There are some simple ways in which you can reduce the chances of an SSL stripping attack which include:-

  • Using the HTTPS Everywhere browser extension which will only display sites under the HTTPS protocol. So, if someone tries to strip your website’s SSL from the URL, it would be rejected.
  • Consider Virtual Private Networks (VPNs). This is a great point for business users. Whether using an HTTPS or HTTP URL all of the information passed via the network will be encrypted.
  • Unfortunately, many people believe that public Wi-Fi networks are a godsend. Especially when they’re on the move. But be mindful that, they can be a man in the middle hacker’s dream. Many hackers will simply pray on the fact that public Wi-Fi networks are often unsecure and easy to intercept.
  • If you log onto a website which does not have an HTTPS element at the start of the URL this means the link is not secure. All information passed from the browser to the web server will not be encrypted.
  • Malicious links have been the bread-and-butter of hackers for many years. Sent via spam emails, listed on forums and anywhere with a large public following. They can plant the seeds of significant data collection. If you see malicious links, perhaps an email from somebody you don’t recognise, avoid them like the plague!

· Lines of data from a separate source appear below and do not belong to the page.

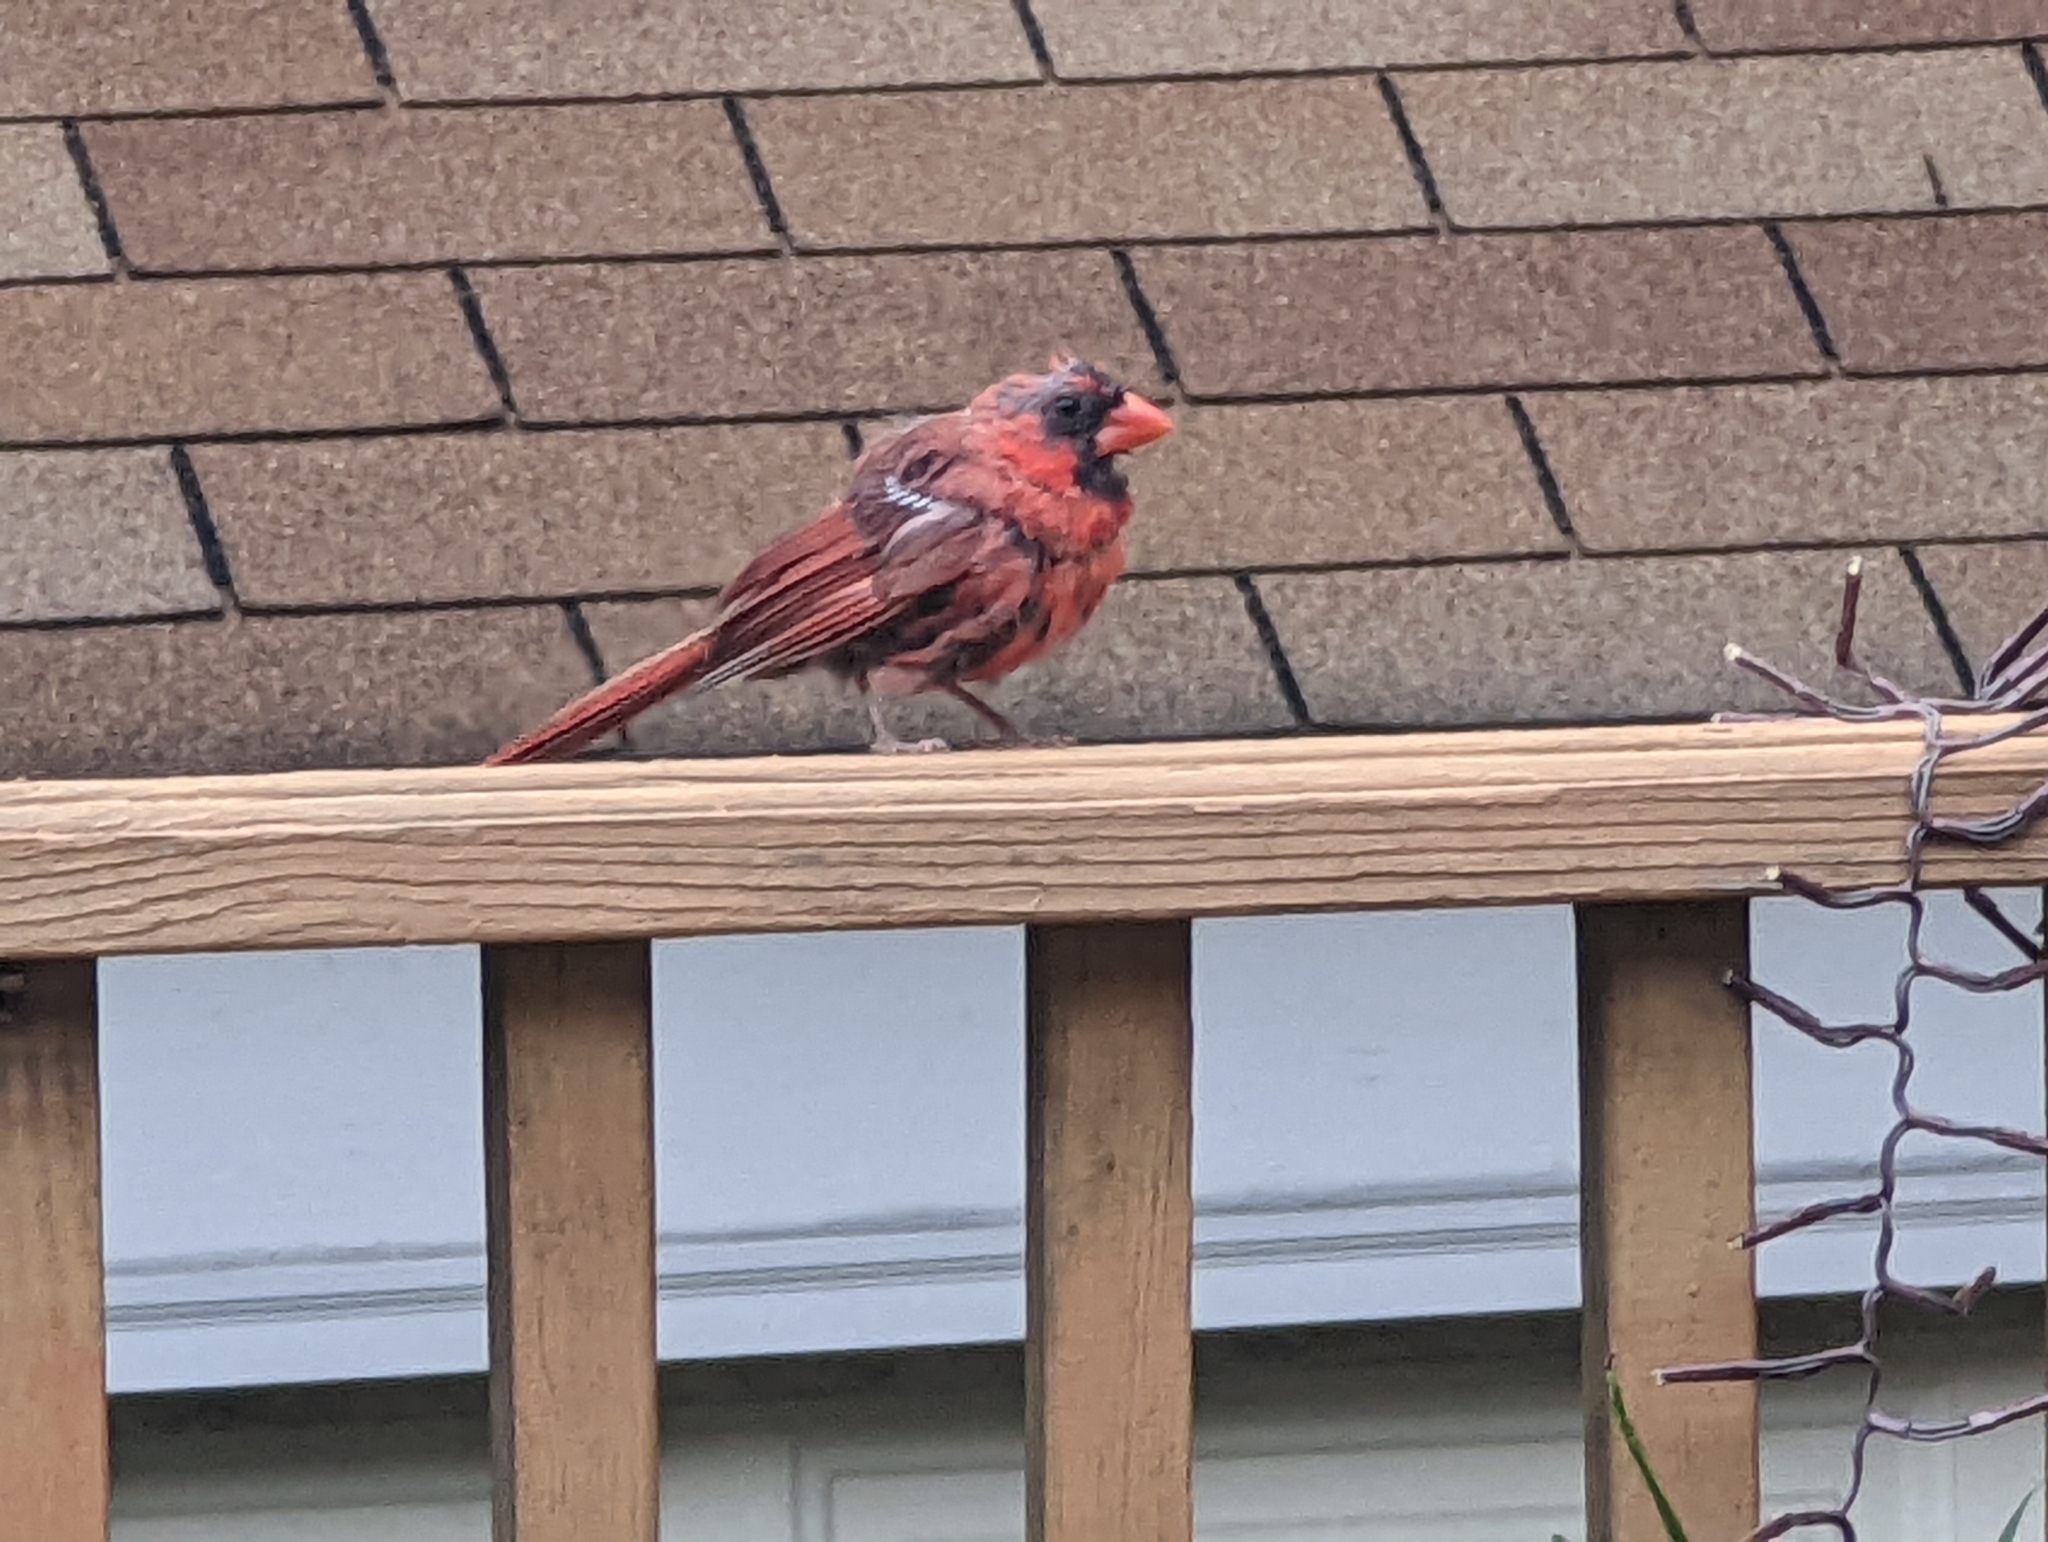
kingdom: Animalia
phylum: Chordata
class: Aves
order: Passeriformes
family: Cardinalidae
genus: Cardinalis
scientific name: Cardinalis cardinalis
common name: Northern cardinal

These are just some of the relatively simple ways in which you avoid SSL stripping hacks.

 

Summary

Unfortunately, many people assume that if they are able to see a website on their browser then there is no danger. If they typed in the correct HTTPS URL then many feel even more secure. Even if the URL then changes to a simple HTTP variation. Many successful hackers play on the fact that the majority of surfers believe “it will never happen to me”. The online arena is doing as much as possible to alleviate the threat of man in the middle attacks. However, consumers do need to remain vigilant.

One interesting development of late has been the automatic addition of certain top-level domain extensions such as .app to the HSTS preload list. So, anyone who uses an .app URL will automatically be protected from man in the middle attacks. This is primarily because the browser will only accept the HTTPS link. It is something which the industry will no doubt need to expand upon. Especially as the continuous and brutal fight between cyber criminals and cyber security companies continues.